Data items:
⟨

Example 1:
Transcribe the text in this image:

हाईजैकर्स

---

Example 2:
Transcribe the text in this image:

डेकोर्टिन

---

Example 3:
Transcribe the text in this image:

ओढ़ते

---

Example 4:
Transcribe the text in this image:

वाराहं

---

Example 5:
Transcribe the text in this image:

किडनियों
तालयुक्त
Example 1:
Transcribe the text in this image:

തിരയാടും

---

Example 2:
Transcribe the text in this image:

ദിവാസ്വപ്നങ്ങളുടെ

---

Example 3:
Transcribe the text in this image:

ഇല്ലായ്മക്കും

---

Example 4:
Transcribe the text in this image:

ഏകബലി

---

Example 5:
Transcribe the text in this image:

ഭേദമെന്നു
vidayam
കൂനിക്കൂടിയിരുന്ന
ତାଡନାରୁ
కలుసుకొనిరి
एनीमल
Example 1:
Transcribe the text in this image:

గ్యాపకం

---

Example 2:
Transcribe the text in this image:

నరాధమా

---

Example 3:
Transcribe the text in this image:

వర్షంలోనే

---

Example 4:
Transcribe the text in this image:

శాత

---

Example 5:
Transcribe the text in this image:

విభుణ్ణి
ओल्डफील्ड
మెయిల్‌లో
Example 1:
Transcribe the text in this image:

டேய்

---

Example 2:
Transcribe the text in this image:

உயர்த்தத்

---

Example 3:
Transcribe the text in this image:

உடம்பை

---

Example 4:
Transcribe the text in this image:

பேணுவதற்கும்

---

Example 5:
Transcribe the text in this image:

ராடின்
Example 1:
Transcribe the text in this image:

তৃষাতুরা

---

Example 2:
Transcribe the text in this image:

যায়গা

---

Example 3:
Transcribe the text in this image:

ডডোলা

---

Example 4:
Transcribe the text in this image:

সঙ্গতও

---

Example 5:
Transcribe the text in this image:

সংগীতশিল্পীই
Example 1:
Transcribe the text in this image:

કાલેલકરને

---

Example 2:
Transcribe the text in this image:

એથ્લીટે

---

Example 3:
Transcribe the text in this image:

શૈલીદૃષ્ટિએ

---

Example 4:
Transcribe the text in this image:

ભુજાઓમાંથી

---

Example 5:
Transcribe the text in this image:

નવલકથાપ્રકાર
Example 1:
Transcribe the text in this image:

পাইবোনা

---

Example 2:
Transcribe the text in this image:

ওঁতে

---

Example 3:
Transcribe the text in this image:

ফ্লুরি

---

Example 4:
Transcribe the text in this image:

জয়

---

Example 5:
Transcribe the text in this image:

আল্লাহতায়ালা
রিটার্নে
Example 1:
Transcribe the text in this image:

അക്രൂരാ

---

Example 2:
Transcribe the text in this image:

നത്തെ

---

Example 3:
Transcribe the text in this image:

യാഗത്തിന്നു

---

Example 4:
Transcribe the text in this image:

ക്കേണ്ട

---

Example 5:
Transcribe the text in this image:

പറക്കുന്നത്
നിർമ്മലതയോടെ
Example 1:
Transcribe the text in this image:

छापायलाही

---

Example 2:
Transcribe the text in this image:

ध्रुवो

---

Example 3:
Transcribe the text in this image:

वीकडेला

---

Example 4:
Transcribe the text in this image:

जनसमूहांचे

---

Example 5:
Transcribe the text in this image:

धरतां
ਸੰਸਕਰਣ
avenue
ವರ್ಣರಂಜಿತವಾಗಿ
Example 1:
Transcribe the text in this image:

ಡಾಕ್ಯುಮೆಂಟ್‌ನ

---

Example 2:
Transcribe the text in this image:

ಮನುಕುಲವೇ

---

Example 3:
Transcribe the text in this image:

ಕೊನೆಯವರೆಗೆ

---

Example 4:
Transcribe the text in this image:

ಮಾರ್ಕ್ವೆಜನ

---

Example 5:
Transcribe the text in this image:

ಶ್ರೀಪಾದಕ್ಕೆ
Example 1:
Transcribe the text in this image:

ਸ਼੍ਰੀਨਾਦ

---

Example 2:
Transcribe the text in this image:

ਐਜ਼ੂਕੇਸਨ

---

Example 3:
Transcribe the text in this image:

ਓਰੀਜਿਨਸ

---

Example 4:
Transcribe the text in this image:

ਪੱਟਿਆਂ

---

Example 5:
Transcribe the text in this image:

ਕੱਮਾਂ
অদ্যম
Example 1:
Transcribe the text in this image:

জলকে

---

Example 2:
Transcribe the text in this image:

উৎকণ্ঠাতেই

⟩

■ Task instructions: In full and word for word, restate the data.

■ Written response:
Example 1:
Transcribe the text in this image:

हाईजैकर्स

---

Example 2:
Transcribe the text in this image:

डेकोर्टिन

---

Example 3:
Transcribe the text in this image:

ओढ़ते

---

Example 4:
Transcribe the text in this image:

वाराहं

---

Example 5:
Transcribe the text in this image:

किडनियों
तालयुक्त
Example 1:
Transcribe the text in this image:

തിരയാടും

---

Example 2:
Transcribe the text in this image:

ദിവാസ്വപ്നങ്ങളുടെ

---

Example 3:
Transcribe the text in this image:

ഇല്ലായ്മക്കും

---

Example 4:
Transcribe the text in this image:

ഏകബലി

---

Example 5:
Transcribe the text in this image:

ഭേദമെന്നു
vidayam
കൂനിക്കൂടിയിരുന്ന
ତାଡନାରୁ
కలుసుకొనిరి
एनीमल
Example 1:
Transcribe the text in this image:

గ్యాపకం

---

Example 2:
Transcribe the text in this image:

నరాధమా

---

Example 3:
Transcribe the text in this image:

వర్షంలోనే

---

Example 4:
Transcribe the text in this image:

శాత

---

Example 5:
Transcribe the text in this image:

విభుణ్ణి
ओल्डफील्ड
మెయిల్‌లో
Example 1:
Transcribe the text in this image:

டேய்

---

Example 2:
Transcribe the text in this image:

உயர்த்தத்

---

Example 3:
Transcribe the text in this image:

உடம்பை

---

Example 4:
Transcribe the text in this image:

பேணுவதற்கும்

---

Example 5:
Transcribe the text in this image:

ராடின்
Example 1:
Transcribe the text in this image:

তৃষাতুরা

---

Example 2:
Transcribe the text in this image:

যায়গা

---

Example 3:
Transcribe the text in this image:

ডডোলা

---

Example 4:
Transcribe the text in this image:

সঙ্গতও

---

Example 5:
Transcribe the text in this image:

সংগীতশিল্পীই
Example 1:
Transcribe the text in this image:

કાલેલકરને

---

Example 2:
Transcribe the text in this image:

એથ્લીટે

---

Example 3:
Transcribe the text in this image:

શૈલીદૃષ્ટિએ

---

Example 4:
Transcribe the text in this image:

ભુજાઓમાંથી

---

Example 5:
Transcribe the text in this image:

નવલકથાપ્રકાર
Example 1:
Transcribe the text in this image:

পাইবোনা

---

Example 2:
Transcribe the text in this image:

ওঁতে

---

Example 3:
Transcribe the text in this image:

ফ্লুরি

---

Example 4:
Transcribe the text in this image:

জয়

---

Example 5:
Transcribe the text in this image:

আল্লাহতায়ালা
রিটার্নে
Example 1:
Transcribe the text in this image:

അക്രൂരാ

---

Example 2:
Transcribe the text in this image:

നത്തെ

---

Example 3:
Transcribe the text in this image:

യാഗത്തിന്നു

---

Example 4:
Transcribe the text in this image:

ക്കേണ്ട

---

Example 5:
Transcribe the text in this image:

പറക്കുന്നത്
നിർമ്മലതയോടെ
Example 1:
Transcribe the text in this image:

छापायलाही

---

Example 2:
Transcribe the text in this image:

ध्रुवो

---

Example 3:
Transcribe the text in this image:

वीकडेला

---

Example 4:
Transcribe the text in this image:

जनसमूहांचे

---

Example 5:
Transcribe the text in this image:

धरतां
ਸੰਸਕਰਣ
avenue
ವರ್ಣರಂಜಿತವಾಗಿ
Example 1:
Transcribe the text in this image:

ಡಾಕ್ಯುಮೆಂಟ್‌ನ

---

Example 2:
Transcribe the text in this image:

ಮನುಕುಲವೇ

---

Example 3:
Transcribe the text in this image:

ಕೊನೆಯವರೆಗೆ

---

Example 4:
Transcribe the text in this image:

ಮಾರ್ಕ್ವೆಜನ

---

Example 5:
Transcribe the text in this image:

ಶ್ರೀಪಾದಕ್ಕೆ
Example 1:
Transcribe the text in this image:

ਸ਼੍ਰੀਨਾਦ

---

Example 2:
Transcribe the text in this image:

ਐਜ਼ੂਕੇਸਨ

---

Example 3:
Transcribe the text in this image:

ਓਰੀਜਿਨਸ

---

Example 4:
Transcribe the text in this image:

ਪੱਟਿਆਂ

---

Example 5:
Transcribe the text in this image:

ਕੱਮਾਂ
অদ্যম
Example 1:
Transcribe the text in this image:

জলকে

---

Example 2:
Transcribe the text in this image:

উৎকণ্ঠাতেই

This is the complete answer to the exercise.